Which only plunged Jack back into confusion. Was it an effect of the drugs that Maurie was on? ‘Who’s Flet?’

‘You know!’ Maurie insisted. ‘Of course you know. Think, for Christ’s sake. You remember. Simon Flet. The actor.’

And recollection washed over Jack, cold and depressing. Memories buried for so long that their sudden disinterment was almost startling. He took a moment to recover. ‘But Flet must have been dead for years.’

Maurie shook his head. ‘Three weeks ago.’ He reached over with difficulty to pull a folded Scottish Herald from his bedside cabinet. And he pushed it into Jack’s chest. ‘Murdered. Strangled in some seedy bedsit in the East End of London.’

Like opening the grave of some long-buried corpse, the odour of sudden, unpleasant recollection caused Jack to clench his teeth, as if fighting hard not to breathe in for fear it might contain contaminants.

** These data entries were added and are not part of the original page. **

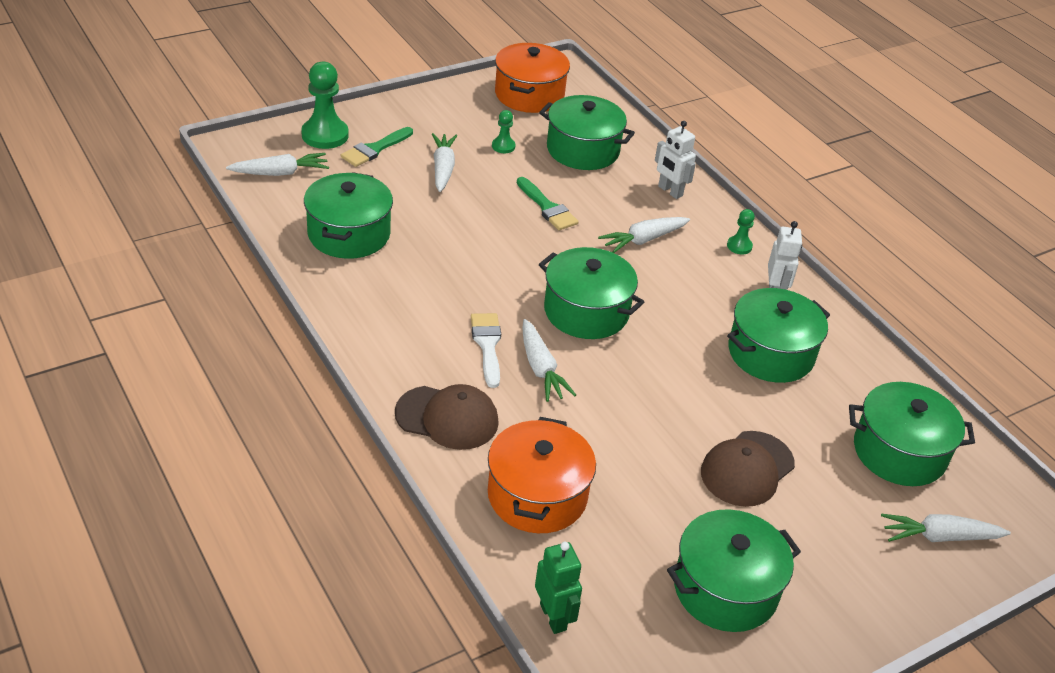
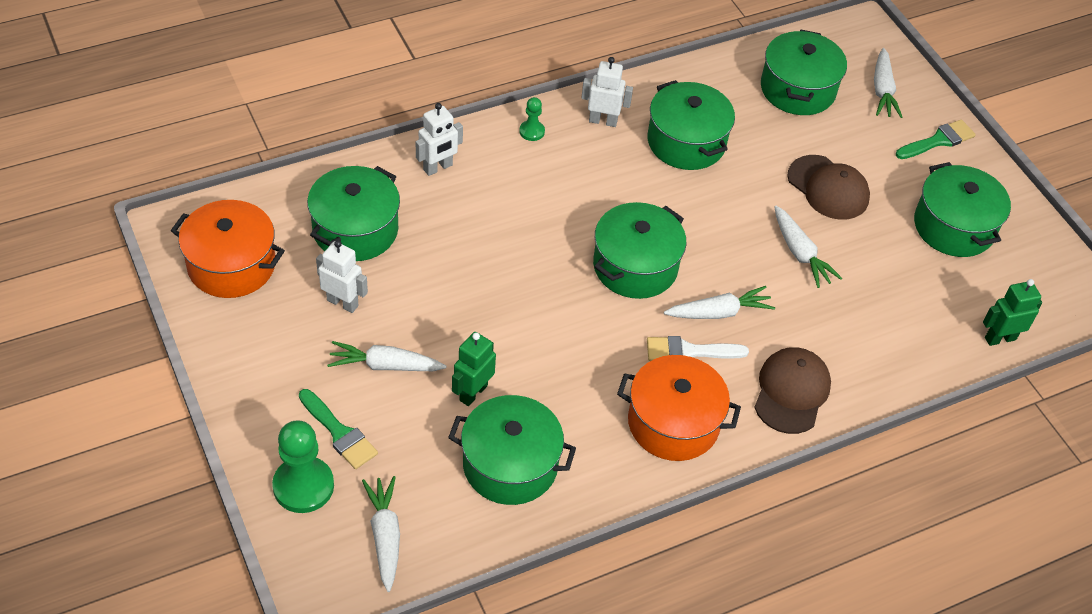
camera: 85 degrees left, 10 degrees up
(421, 214) = (473, 393): none -> green robot
(503, 146) = (342, 303): green pawn -> white robot
(537, 495) = (877, 334): orange pot -> orange pot (673, 423)
(547, 207) = (464, 276): green brush -> green brush (938, 141)
(643, 240) = (522, 204): white carrot -> white carrot (800, 253)

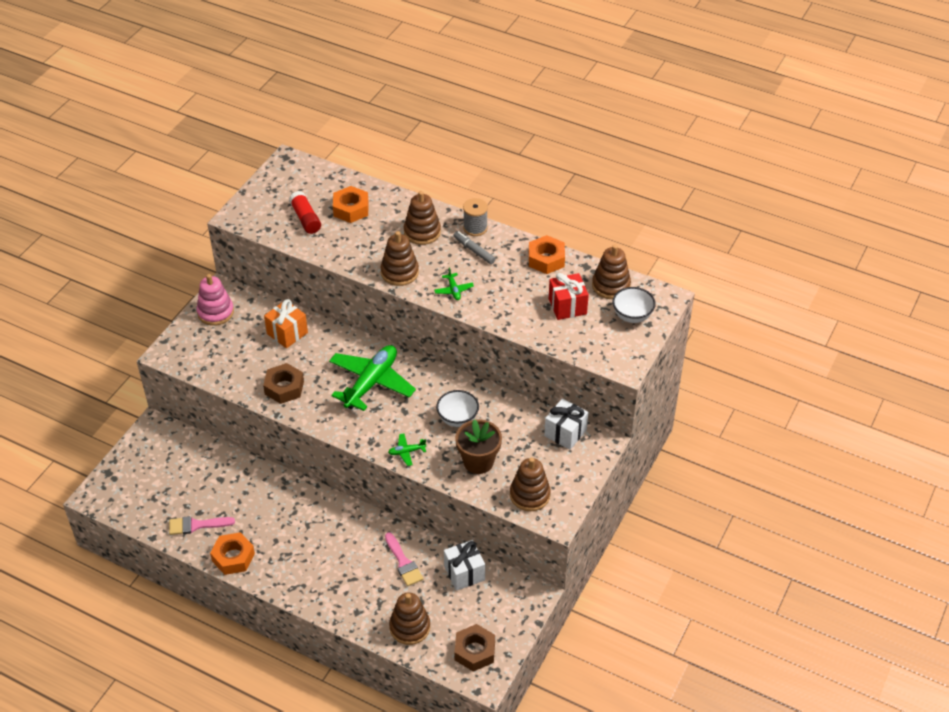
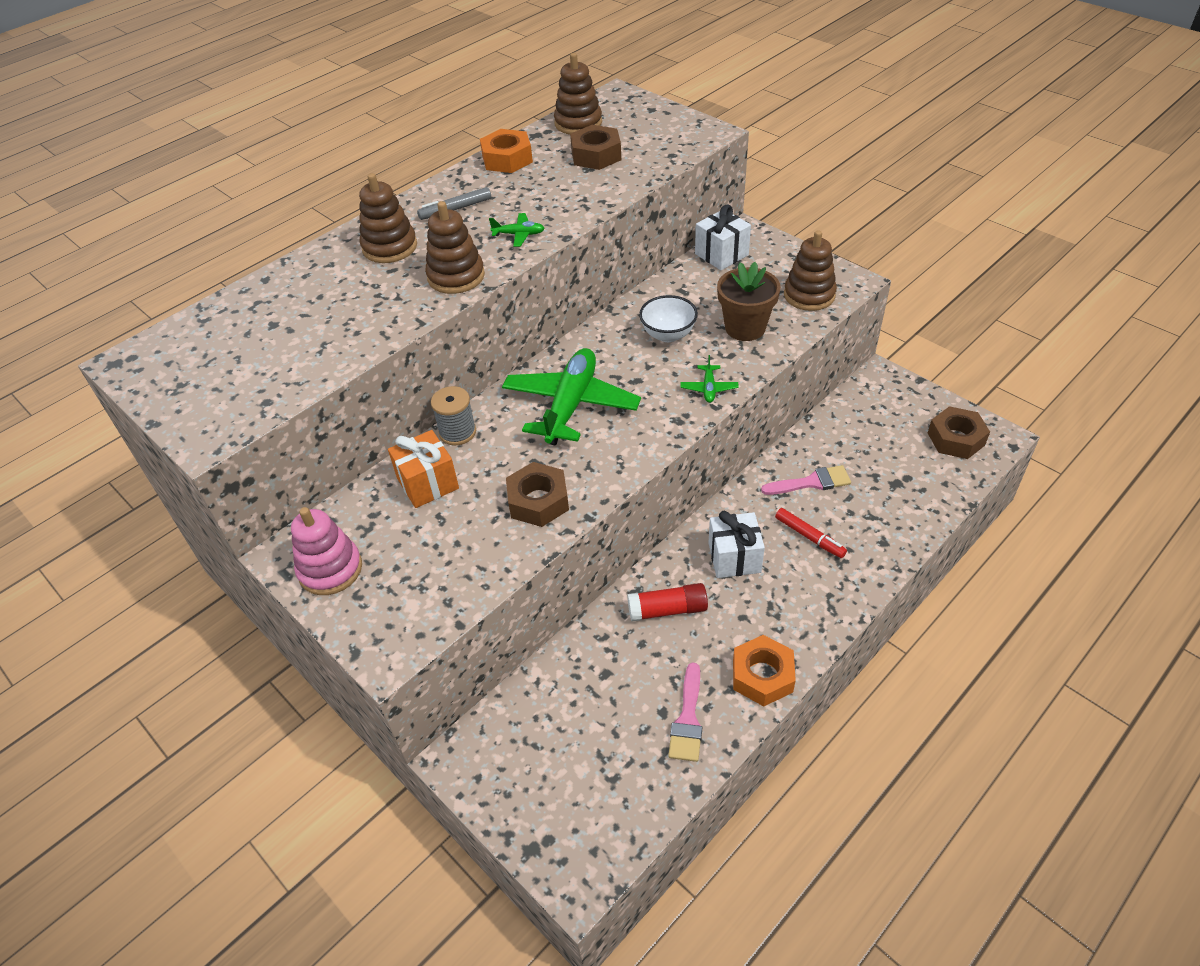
camera: 70 degrees left, 0 degrees up
(305, 219) = (276, 356): red glue stick -> red glue stick (667, 610)
(351, 209) = (292, 307): orange nut -> none
(351, 568) = (809, 537): none -> red marker
(371, 383) = (571, 405): green plane -> green plane turned 60 degrees clockwise
(410, 627) = (914, 492): brown stacking toy -> none
(464, 573) = (838, 429): white gift -> white gift (734, 558)
(475, 228) = (414, 203): grey spool -> grey spool (457, 432)
(567, 306) = (596, 155): red gift -> brown nut
(632, 316) = (634, 117): white bowl -> none

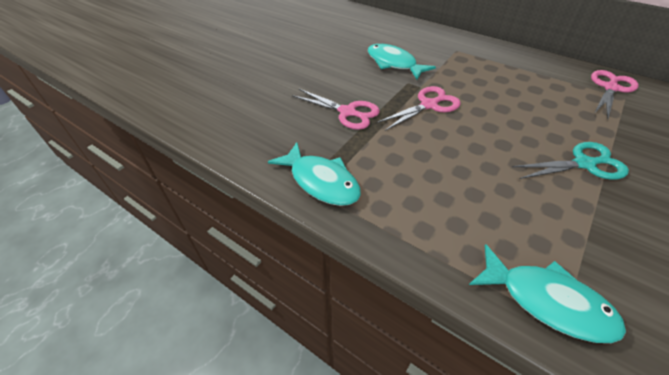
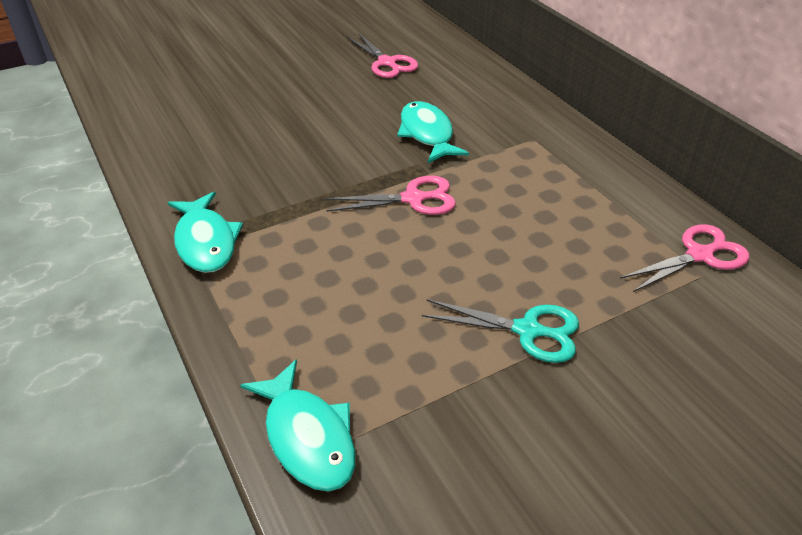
camera: 25 degrees right, 5 degrees down
(347, 112) = (308, 177): pink scissors -> pink scissors (387, 63)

Maurie’s voice fell to barely a whisper as he leaned towards Jack. ‘It wasn’t Flet who killed that young thug.’

Now Jack was startled. ‘Yes, it was.’

‘It wasn’t! It was only me that saw what happened. So it’s only me that knows.’

‘But... but, Maurie, if that’s true why didn’t you ever say so before?’

‘Because there was no need. It was a secret I meant to take with me to the grave.’ He jabbed a finger at the newspaper. ‘But this changes everything. I know who committed that murder in 1965. And I’m damned sure I know who killed poor Simon Flet.’ He drew a deep breath that seemed to tremble in his throat, as if there might be a butterfly trapped there. ‘Which means I’ve got to go back again, Jack. No choice.’ And for a moment he gazed beyond his old friend, lost in some sad recollection. Then he returned his regret in Jack’s direction. ‘I don’t have much time left... and you’re going to have to get me there.’

II

An acoustic guitar leaned against a wall in the corner of the room. A Gibson. But Jack could tell from the dust gathered on its shoulders that it was a long time since Dave had played it. It just sat there, like the reminder of a lost youth, and all the failed ambitions born in an age of dreams.

Dave had lost weight, and Jack assumed he wasn’t eating. Although he claimed to be off the drink, Jack could smell it on him. The whole room reeked of stale alcohol.

Dave followed his gaze towards the guitar. ‘She’s got more mellow with the years,’ he said. ‘Ageing like a good wine.’

‘When was the last time you played?’

‘Ohhh...’

Jack could tell that he was about to lie, but then he seemed to think better of it.

‘Been a while,’ he said instead, and he ran a rueful thumb over the uncalloused fingertips of his left hand. ‘Amazing how quickly they soften up.’ He glanced at Jack, a wry smile creasing his unshaven face. ‘And how painful they get so quickly, when you start again.’

Jack looked around the room. Curtains half drawn across the nets. A single bed pushed against one wall. A TV in the corner. A couple of well-worn armchairs gathered around the old tile fireplace. This had been Dave’s parents’ bedroom back in the day. A house inherited on the death of his widowed mother, and chosen to be the home in which he would raise his own family. A home full of dark, brutal memories that not even the bringing of new life into the world could erase. A home that seemed destined for sorrow. A wife gone in search of happiness elsewhere, a son returned like a cuckoo to the nest. Dave struggling with drink, confined now to a single room and soon, Jack had no doubt, displaced altogether. A care home perhaps, or sheltered housing like Jack.

Dave pushed himself back in his armchair and regarded Jack thoughtfully. ‘So Maurie’s no’ long for this world?’

‘I shouldn’t think so. He looked terrible, Dave. Really awful.’